A Trade and a Method
I trade the weeklies. One has 52 trades a year.
I set up the trade on Sunday. I consult the weekly average true range; the implied volatility and volatility skew in SPX; the open interest at key support and resistance points; the volume profile of the previous week; the oracle-like pronouncements of Charles Kirk and the Shadow Trader; my own charts; and my friend Bert. I settle on a range and add some on either side to make sure I’m hiding my short positions south or north of a thick shield of open-interest resistance or support.
On Monday, I try to place the trade. Lately the implied volatility has been very low; the lowest credit I’ll settle for is .25. I’d like to make 3% in the account every week; but this is more difficult to do when implied volatility is low– essentially, there are more sellers of options than buyers (so watch out). If filled, I intend to sail the condor through expiration entirely out of the money.
A. How do I defend the trade?
1. Control delta. I don’t want to be long or short more than the SPY equivalent of 100% of my account size in SPY delta. For instance with SPY trading at 184.18 per share and if my account were 18,418.00 USD, I would not allow my delta to grow or diminish to more than 100 delta (shares) long or short. By keeping the delta in this range, I make it comfortable to hold the position– knowing that if I had the same money in a mutual fund, I’d be exposed to the same theoretical price risk. To keep the delta within range, I buy or sell long options.
2. If my short strike is hit with one day to go until expiration, I’ll try to get out at 1 USD loss per contract.
3. If I’m within .5 standard deviation of a short strike prior to settlement on Friday (monthly options), I’ll probably bail out on Thursday.
4. This is a better safe than sorry trade; for the risk to reward is poor and the risk of ruin is higher than other spreads. In compensation, the likelihood of profit is high. One should not over play one’s hand and sell too many iron condors.
Note: I do not like negative theta (i.e., to lose money holding long options due to time decay); for this reason, I try to spread my long positions as soon as possible. I like to establish some equity in the long option and then sell something, either to continue the trend or against the trend, depending on my general view of market direction.
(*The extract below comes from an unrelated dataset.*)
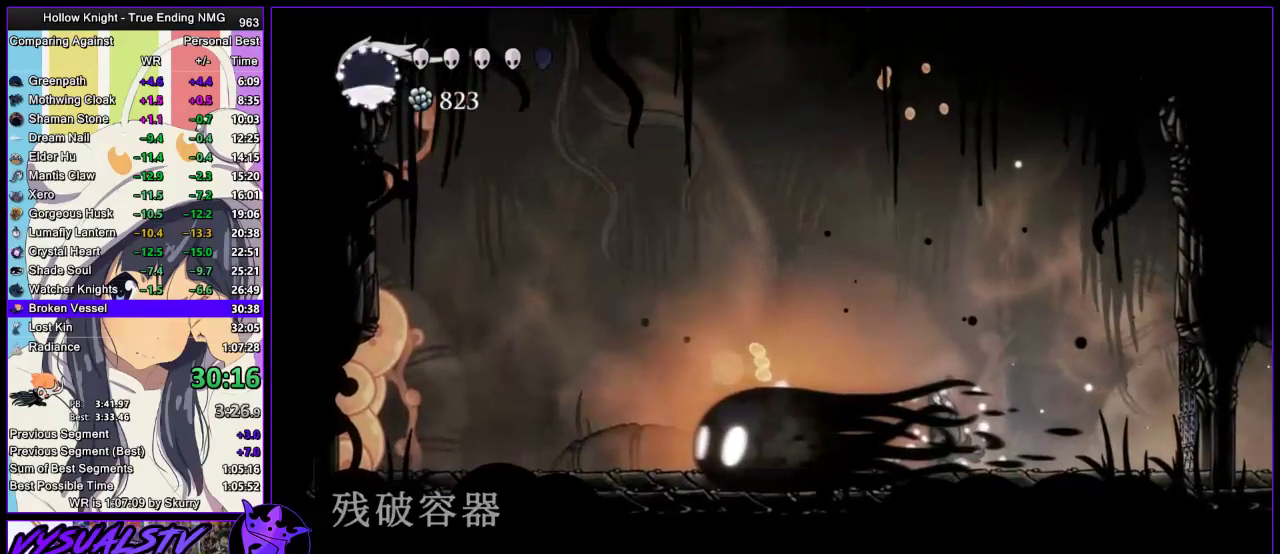
{"buttons": ["R2"], "left_stick": "left", "right_stick": "center", "button_events": [[233, "R2", "down"], [300, "R2", "up"], [367, "R2", "down"], [433, "R2", "up"], [500, "R2", "down"]]}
Because I tend to spread longs whenever possible in this manner, I usually build up a collection of long and short option spreads that can be closed for profits. A spread with open short positions can also form a ratio spread with its own expiration graph. (I consider this a side business of sorts).
B. How do I determine market direction?
1. The major direction is determined by Fed policy and the global reaction to it. If the American public forgets 2007 and 1999, then things could really go parabolic.
2. The short and intermediate terms, however, are more subject to chart patterns that the big players and their computers are also watching.
C. What do I do if I can’t get the trade filled on Monday?
1. Pick a side of the trade that buys the weakness or sells the strength of the market, and sell that credit spread. The benefit is that commissions are lower.
2. Use calendar spreads to obtain a position that is theta and volatility positive. One can control the delta in a similar manner as described above. If oriented correctly, calendars can turn profitable in 24 hours.